A Cog in the Wheel
Adelade Lubbock (edited by Sara Goodwins)
Loaghan Books, 2012, £9.95
Adelaide Lubbock, the mother of the Lib Dem peer Eric Avebury, must have been quite a lady. Born in London, she spent much of her childhood in Australia where her father was the governor of Victoria. She returned to England and, the mother of a young family, became a professional singer and actress – she was appearing with the Crazy Gang when Word War II broke out.
Rather than become an entertainer for the troops she joined the Red Cross, and at the end of the war she threw herself into work for the Allied Commission for Austria (ACA). This was formed in July 1945 to ensure Austria was “liberated from German domination and re-established as free and independent”. Now Adelaide’s diary of this period has been published by Loaghtan Books under the title A Cog in the Wheel.
Adelaide’s experiences ranged from struggling to improve the terrible sanitary conditions of the emergency camps to hearing opera in a bombed Vienna. She lived in everything from a tent to a house once owned by Richard Strauss.
Some things don’t change.

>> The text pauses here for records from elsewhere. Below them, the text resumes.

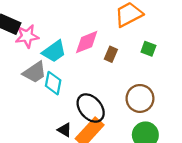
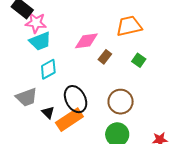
cyan trapezoid: (54, 51) -> (40, 41), moved
gray trapezoid: (35, 72) -> (26, 97), moved
cyan diamond: (53, 83) -> (48, 69), turned 35

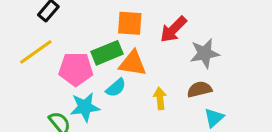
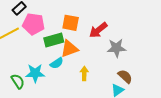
orange triangle: (133, 63) -> (69, 49), turned -36
pink pentagon: (76, 69) -> (33, 24), moved
brown semicircle: (199, 89) -> (125, 76), moved, turned 49

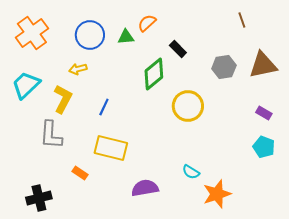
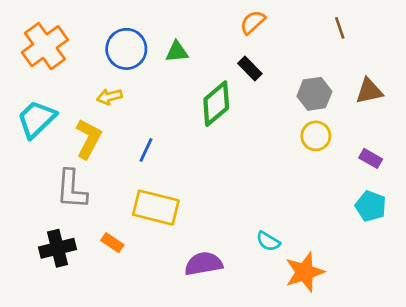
orange semicircle: (147, 23) -> (253, 22), moved
brown triangle: (263, 65) -> (369, 91), size x0.7
yellow circle: (188, 106) -> (316, 136), moved, size x0.7
black cross: (39, 198) -> (58, 248), moved

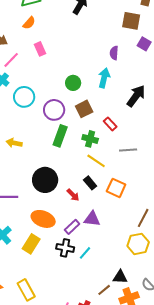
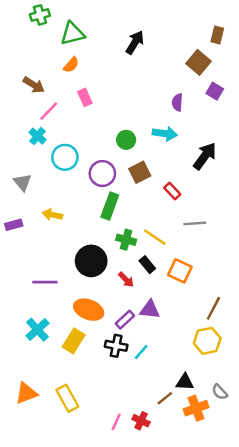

Here is Adelaide’s verdict, as one of the few civilians working for ACA, on military officialdom:
These forms are in my opinion utterly impracticable, and could only have been thought out by one of those absurd theorising boobies who dress themselves up as soldiers and are called ‘experts’. It is folly to expect any harassed DP officer, with thousands of milling refugees clamouring to be fed and sent home, to sit down and fill in a registration form with thirty seven questions on it in quintuplicate; and not only this form, but eighteen others.